**Stated goal:** Count the lines of the rows below that contain the word "many", and reply with that number alone.
--- START ---
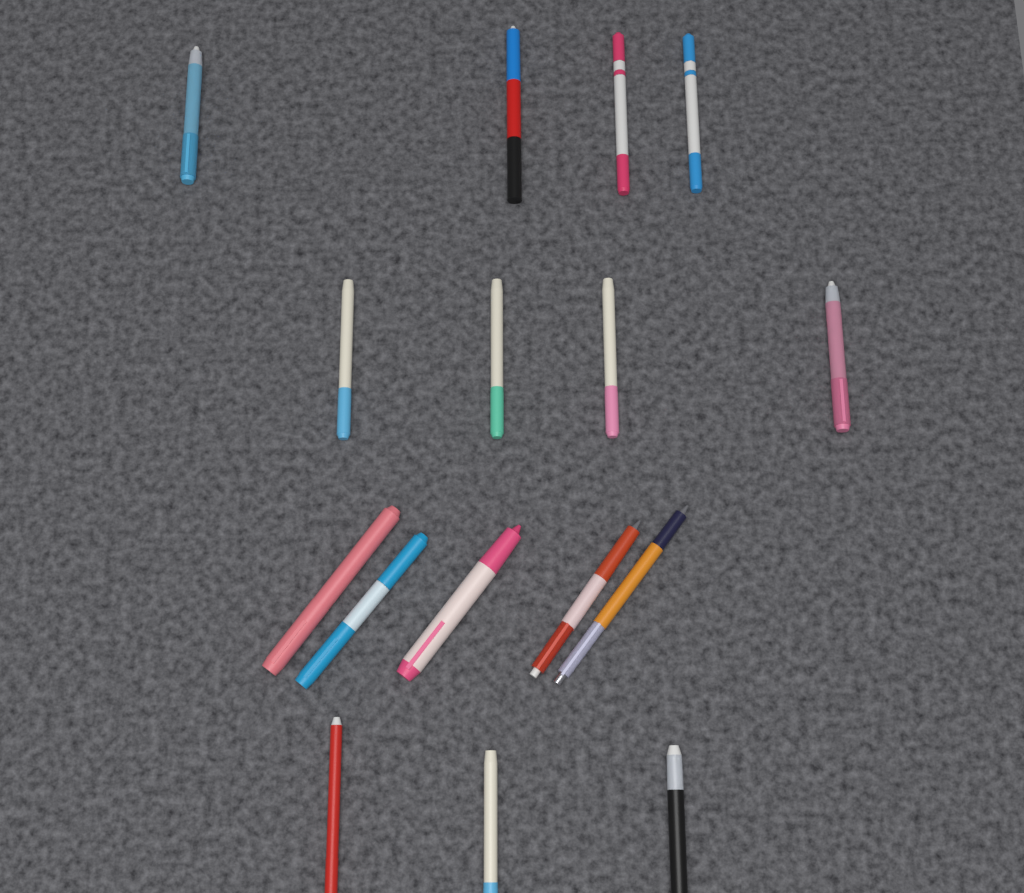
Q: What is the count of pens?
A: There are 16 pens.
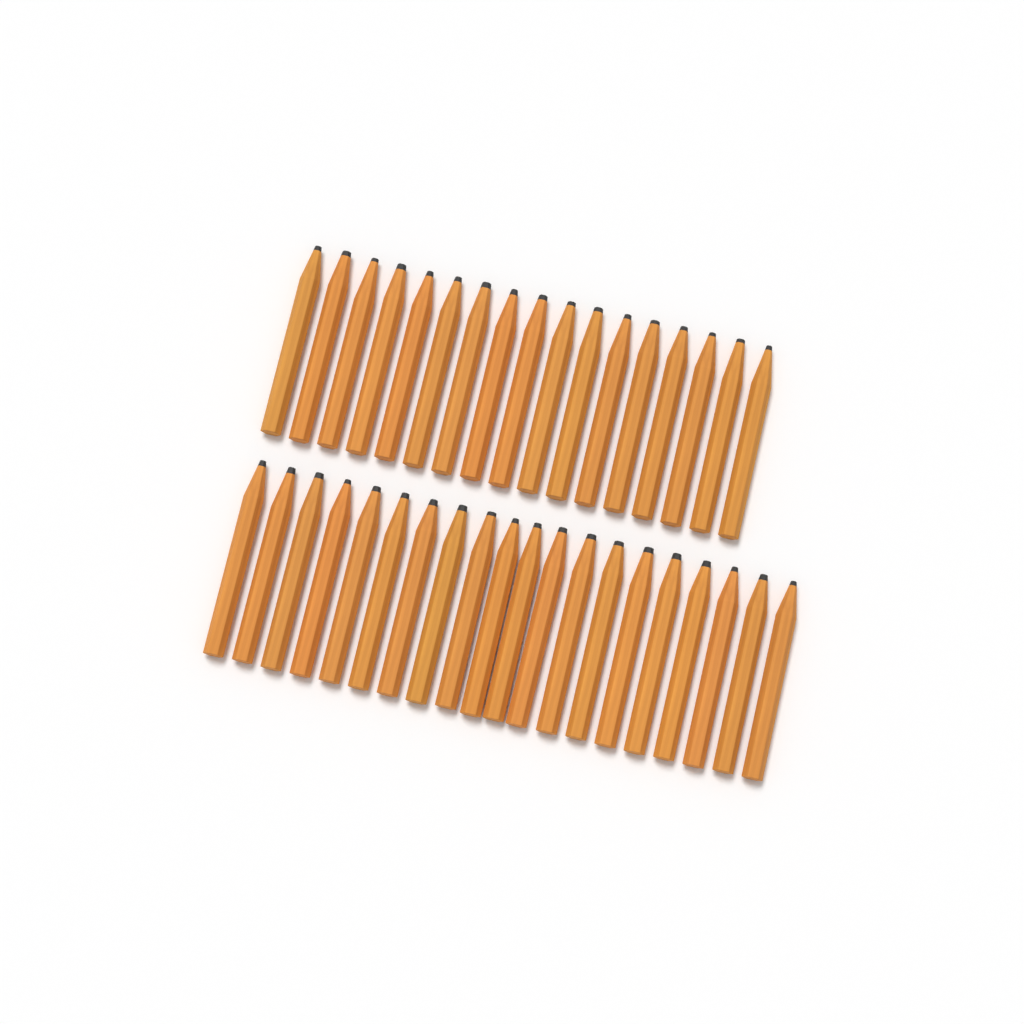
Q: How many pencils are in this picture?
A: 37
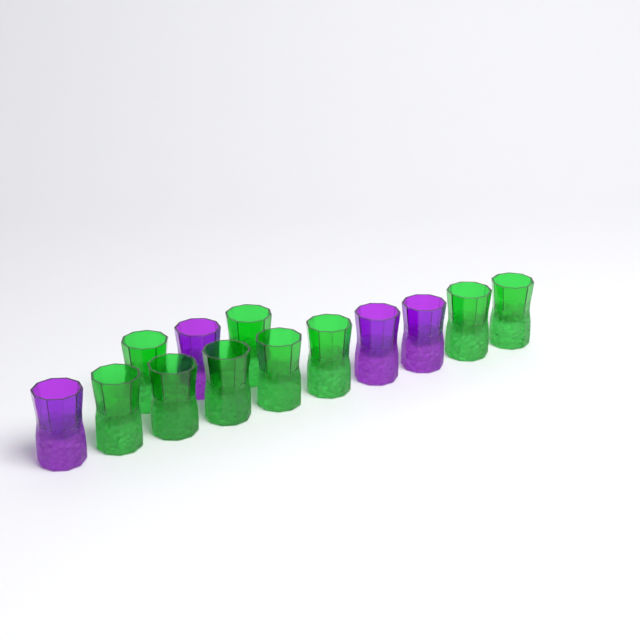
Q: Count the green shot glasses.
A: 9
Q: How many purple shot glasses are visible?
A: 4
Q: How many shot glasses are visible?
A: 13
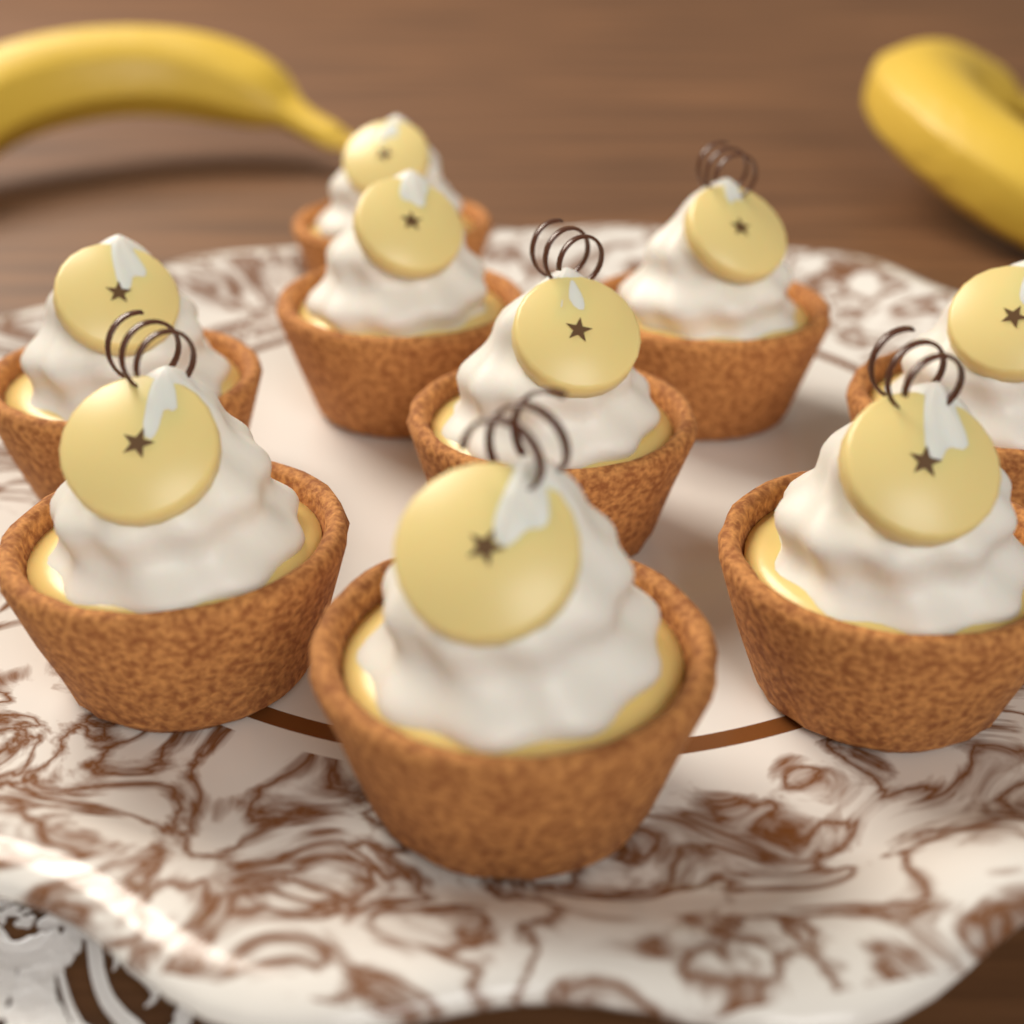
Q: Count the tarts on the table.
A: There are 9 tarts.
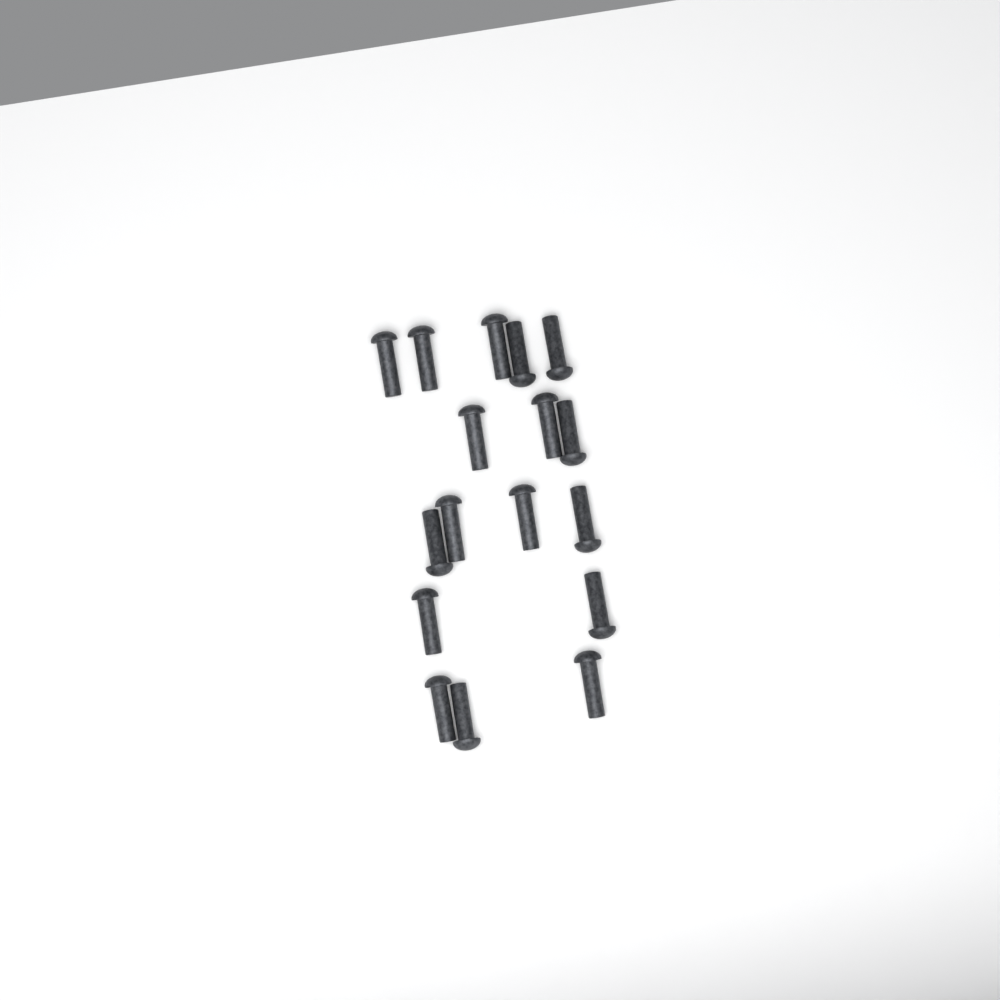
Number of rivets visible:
--- END ---
**Answer below:** 3